Other tracks, akin to “Identity” (the one observe with a discernable beat), “4u” and the endlessly ambient “Duet” sound extra trad musical however that’s solely as a result of they’re additionally fairly melodic and have recognizable music sounds. What Reprocessor asks of the listener is to take the album as an entire and join the dots so the music could be heard in any a part of the composition. “Chung Yeung,” a our YEDM premiere at the moment, is the primary observe on the album and appears to be a preview of this obvious dichotomy, straddling the heavy and the elegant and discovering music in each elements.
The opening observe of this document, “Chung Yeung” is in of itself a compilation of brief compositional and sonic concepts, that each one sprung from a collection of freely improvised, live-processed trombone and vocal performances. The multi-sectional kind foreshadows the overarching construction of the total document, in addition to a few of its key sonic components and themes.
Named after the well-known lunar calendar pageant (loosely translated at “Double Ninth Festival” because it takes place on the ninth day of the ninth month), a day of remembrance the place the Chinese and Taiwanese individuals climb mountains to their ancestors’ graves to clear, preserve and depart items, “Chung Yeung” units a somber tone for the album: that is each a remembrance of the struggles of COVID and maybe those that misplaced their lives, and a clearing out and “reprocessing” of these ghostly sounds and energies from a interval many people are nonetheless making an attempt to course of.

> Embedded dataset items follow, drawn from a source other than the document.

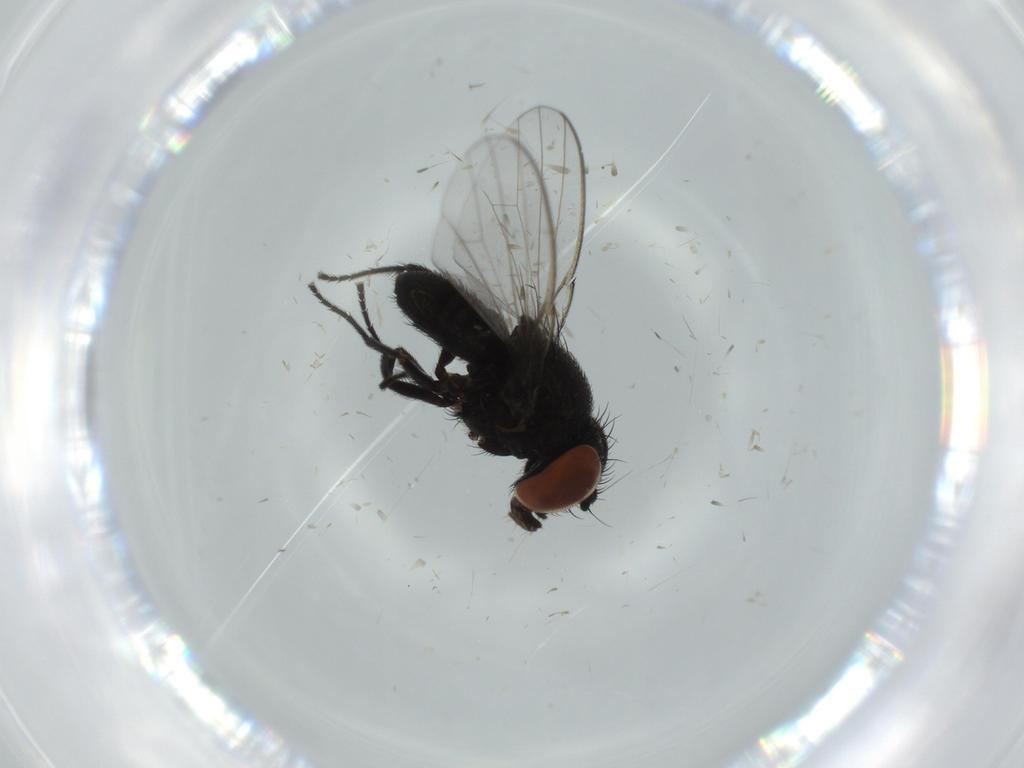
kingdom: Animalia
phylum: Arthropoda
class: Insecta
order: Diptera
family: Milichiidae
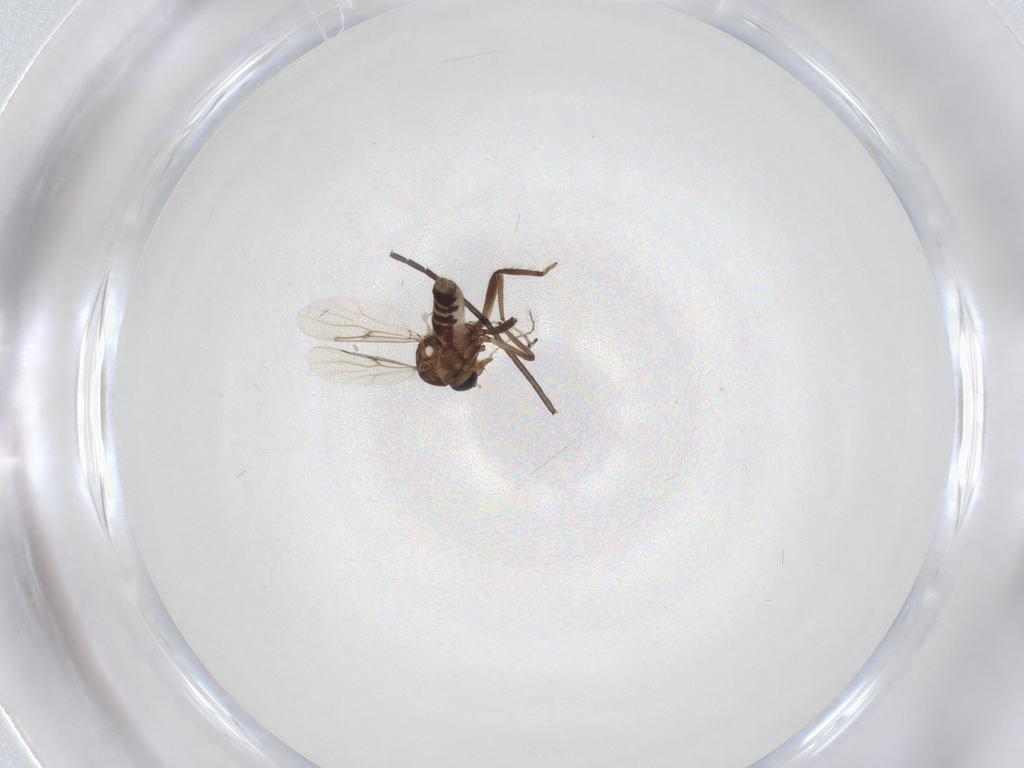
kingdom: Animalia
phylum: Arthropoda
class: Insecta
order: Diptera
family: Ceratopogonidae
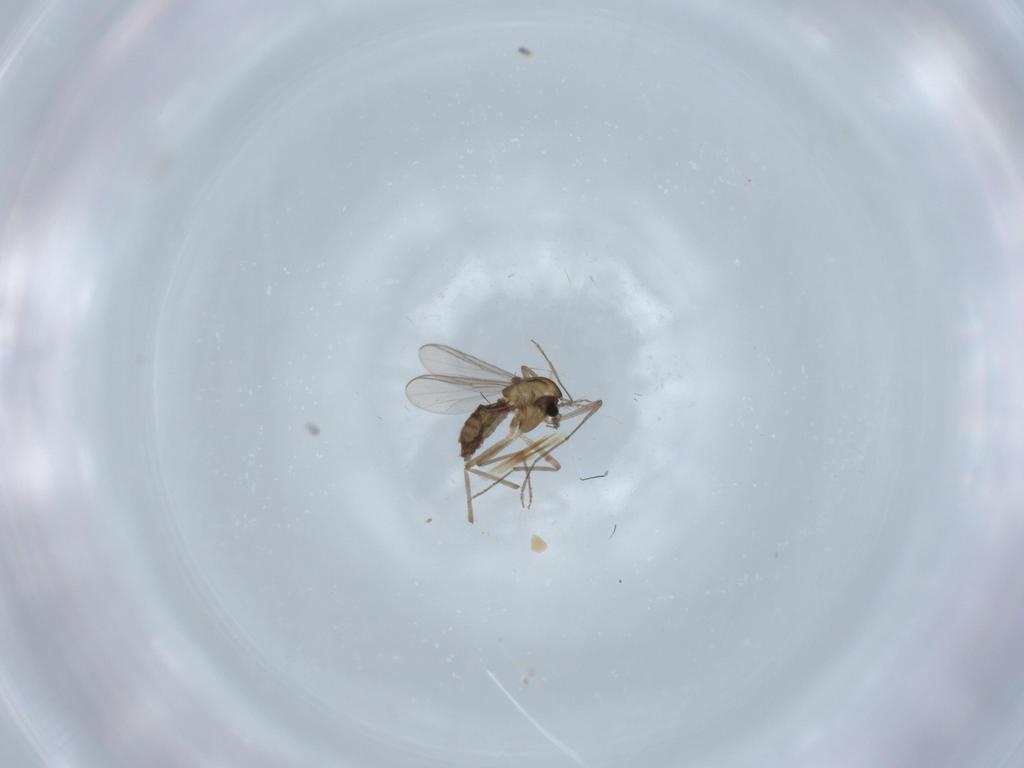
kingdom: Animalia
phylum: Arthropoda
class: Insecta
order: Diptera
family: Chironomidae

The realm of experimental music serves as a forefront instance of what could also be potential in industrial music and stated industrial musicians look to artists like Kaiwei to push that boundary for them. However within the case of Reprocessor, it appears Kaiwei can be saying it’s necessary to know ones roots and hone one’s compositional expertise as effectively. COVID confirmed humanity its personal limitations; we’re one photo voltaic flare away from dropping most if not all of our digital assets, however Kaiwei and others who know the way to create music from their very own loops would seemingly be main the cost in that case. In the meantime, capturing the vitality and feeling of such a tumultuous time can be necessary. If nothing else, Reprocessor reveals that creativity will at all times discover a approach, and that it’ll even make new methods for sound and expression with just some discovered loops, a heap of persistence and a necessity to be heard.
Reprocessor releases on Monday, October ninth and shall be accessible to stream on Spotify (the place a number of tracks are already accessible) and could be pre-ordered for buy on Kaiwei’s Bandcamp web page.